Monday, July 20, 2015

Finding Jack Lynch is worth playing Truth Or Die.

You don't have to wander the bookshelves or spend hours with Google to find forgotten but great crime writers anymore. Brash Books, a new independent publisher, is doing it for you. One fine example is Jack Lynch.

Truth or Die, the sixth in an eight book series, features California Private Eye Peter Bragg. He's visiting Monterey with his girlfriend when he runs into an old acquaintance, Jo Sommers. Jo's married now, but she can still turn heads, and Bragg's head is ready to spin. So when he learns she's in trouble, he can't resist the temptation to look into it, for old times sake.

Big mistake. Jo's husband has been murdered, and she's the prime suspect.  Instead of running back to Allison, Bragg decides to interview the less than grieving widow. Dr. Sommers was a psychiatrist and many of his patients were ex-navy officers. While the doctor helped them deal with the horrors of war, someone decided to use their secrets for blackmail. That may have gotten Dr. Sommers killed. And Bragg may be next, if he gets too close to the blackmailer.

He has to be wondering what Jo is up she part of the blackmail scheme or an innocent patsy? Was her husband blackmailing his own patients? Is the wife really a black widow? This story will keep you turning the pages to find out and has enough action to keep you entertained along the way.

Lynch has a clean, straightforward prose style that was made popular by Ernest Hemingway, and copied by countless writers. But Lynch is no imitator. He learned to write while working for numerous newspapers including the San Francisco Chronicle (Hemingway cut his teeth at the Kansas City Star). They must feed those newspapers reporters something potent, because most of them can write a tight sentence that packs a punch. Lynch was nominated for the Edgar and twice for the Shamus award.

 This is the first of the Bragg novels I've read, but it won't be the last. There's seven more on my list. They should be on yours.
┄┄┄┄┄┄┄┄┄┄┄┄┄┄┄┄┄┄┄┄
» **Description of the task**:
Using the review of Truth or Die, answer yes or no to whether each statement agrees with it, and quote the exact words of the review that settle it. (a) Truth or Die is the sixth book in an eight book series. (b) Dr. Sommers was a dentist. (c) Lynch won the Edgar award. The data below come from a separate source, not from the review.

Bounding box coordinates
┄┄┄┄┄┄┄┄┄┄┄┄┄┄┄┄┄┄┄┄
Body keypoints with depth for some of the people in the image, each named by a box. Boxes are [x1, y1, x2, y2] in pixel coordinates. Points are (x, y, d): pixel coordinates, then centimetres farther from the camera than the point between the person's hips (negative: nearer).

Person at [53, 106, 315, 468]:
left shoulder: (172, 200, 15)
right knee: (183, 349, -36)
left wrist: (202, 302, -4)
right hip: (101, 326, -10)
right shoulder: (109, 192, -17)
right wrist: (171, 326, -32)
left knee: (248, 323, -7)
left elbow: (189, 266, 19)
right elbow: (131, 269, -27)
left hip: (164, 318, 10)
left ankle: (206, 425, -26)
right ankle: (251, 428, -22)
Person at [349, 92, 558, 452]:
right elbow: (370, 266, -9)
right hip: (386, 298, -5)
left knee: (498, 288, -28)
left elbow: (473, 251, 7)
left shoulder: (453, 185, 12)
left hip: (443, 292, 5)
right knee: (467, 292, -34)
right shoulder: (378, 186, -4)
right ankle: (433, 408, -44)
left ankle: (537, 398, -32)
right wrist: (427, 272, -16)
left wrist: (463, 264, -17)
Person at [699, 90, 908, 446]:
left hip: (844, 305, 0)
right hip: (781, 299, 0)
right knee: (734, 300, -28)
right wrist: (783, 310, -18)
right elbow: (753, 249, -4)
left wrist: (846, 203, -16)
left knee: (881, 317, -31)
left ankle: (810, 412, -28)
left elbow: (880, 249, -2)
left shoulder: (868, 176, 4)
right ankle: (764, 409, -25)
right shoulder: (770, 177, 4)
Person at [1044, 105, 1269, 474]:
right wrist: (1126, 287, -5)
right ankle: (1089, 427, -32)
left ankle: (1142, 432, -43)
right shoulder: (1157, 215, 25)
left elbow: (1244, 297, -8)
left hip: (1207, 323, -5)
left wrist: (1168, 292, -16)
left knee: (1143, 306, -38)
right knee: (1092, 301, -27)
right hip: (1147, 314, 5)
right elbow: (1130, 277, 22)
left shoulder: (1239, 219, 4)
┄┄┄┄┄┄┄┄┄┄┄┄┄┄┄┄┄┄┄┄
» **Reply**:
(a) Yes: "Truth or Die, the sixth in an eight book series"
(b) No: "Dr. Sommers was a psychiatrist"
(c) No: "Lynch was nominated for the Edgar and twice for the Shamus award."